Stimmung könnte kippen

Doch mit den furchtbaren Bildern aus Newtown könnte die Stimmung kippen: Präsidentensprecher Jay Carney hatte es bereits am Freitag zu spüren bekommen. Allzu gebetsmühlenartig schmetterte er bohrende Reporterfragen mit dem Hinweis ab, dies sei nicht die Stunde, um über Waffengesetze zu diskutieren. "Wann denn sonst?", entgegnen diesmal die Kritiker, denen allmählich der Geduldsfaden reißt.

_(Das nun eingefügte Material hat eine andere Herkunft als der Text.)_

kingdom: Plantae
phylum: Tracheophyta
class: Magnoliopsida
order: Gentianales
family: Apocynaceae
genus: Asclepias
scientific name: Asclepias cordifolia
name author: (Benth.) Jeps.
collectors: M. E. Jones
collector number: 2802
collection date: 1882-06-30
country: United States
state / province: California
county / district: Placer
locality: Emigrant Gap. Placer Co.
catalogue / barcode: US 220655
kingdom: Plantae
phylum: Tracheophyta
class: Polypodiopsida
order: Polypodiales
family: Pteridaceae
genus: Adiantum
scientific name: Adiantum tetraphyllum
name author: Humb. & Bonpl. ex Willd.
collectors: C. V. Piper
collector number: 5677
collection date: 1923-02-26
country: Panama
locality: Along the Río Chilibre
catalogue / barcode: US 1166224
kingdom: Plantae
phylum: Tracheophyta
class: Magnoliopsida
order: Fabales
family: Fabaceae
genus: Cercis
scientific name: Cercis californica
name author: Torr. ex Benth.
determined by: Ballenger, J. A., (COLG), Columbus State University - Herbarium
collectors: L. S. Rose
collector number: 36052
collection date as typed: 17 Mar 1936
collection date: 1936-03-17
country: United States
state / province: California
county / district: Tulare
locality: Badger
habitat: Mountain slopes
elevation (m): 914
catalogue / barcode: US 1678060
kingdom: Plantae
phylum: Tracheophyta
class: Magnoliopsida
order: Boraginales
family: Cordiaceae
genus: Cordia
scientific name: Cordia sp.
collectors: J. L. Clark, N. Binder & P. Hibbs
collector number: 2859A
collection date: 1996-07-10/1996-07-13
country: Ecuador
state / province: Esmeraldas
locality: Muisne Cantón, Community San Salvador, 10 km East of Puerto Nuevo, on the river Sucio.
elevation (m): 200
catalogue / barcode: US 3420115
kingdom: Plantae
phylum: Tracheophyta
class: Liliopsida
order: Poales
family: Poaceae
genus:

47 Prozent aller US-Haushalte besitzen mindestens eine Feuerwaffe. An einem statistischen Durchschnittstag sterben zwischen Miami und Seattle 32 Menschen an Schusswunden. "Unsere Gesellschaft ist nicht gewalttätiger als andere", fasst es Daniel Webster zusammen, ein Experte für Waffenkontrolle am Johns Hopkins Center for Gun Policy, "aber die Gewalt bei uns ist tödlicher". (fh, DER STANDARD, 17.12.2012)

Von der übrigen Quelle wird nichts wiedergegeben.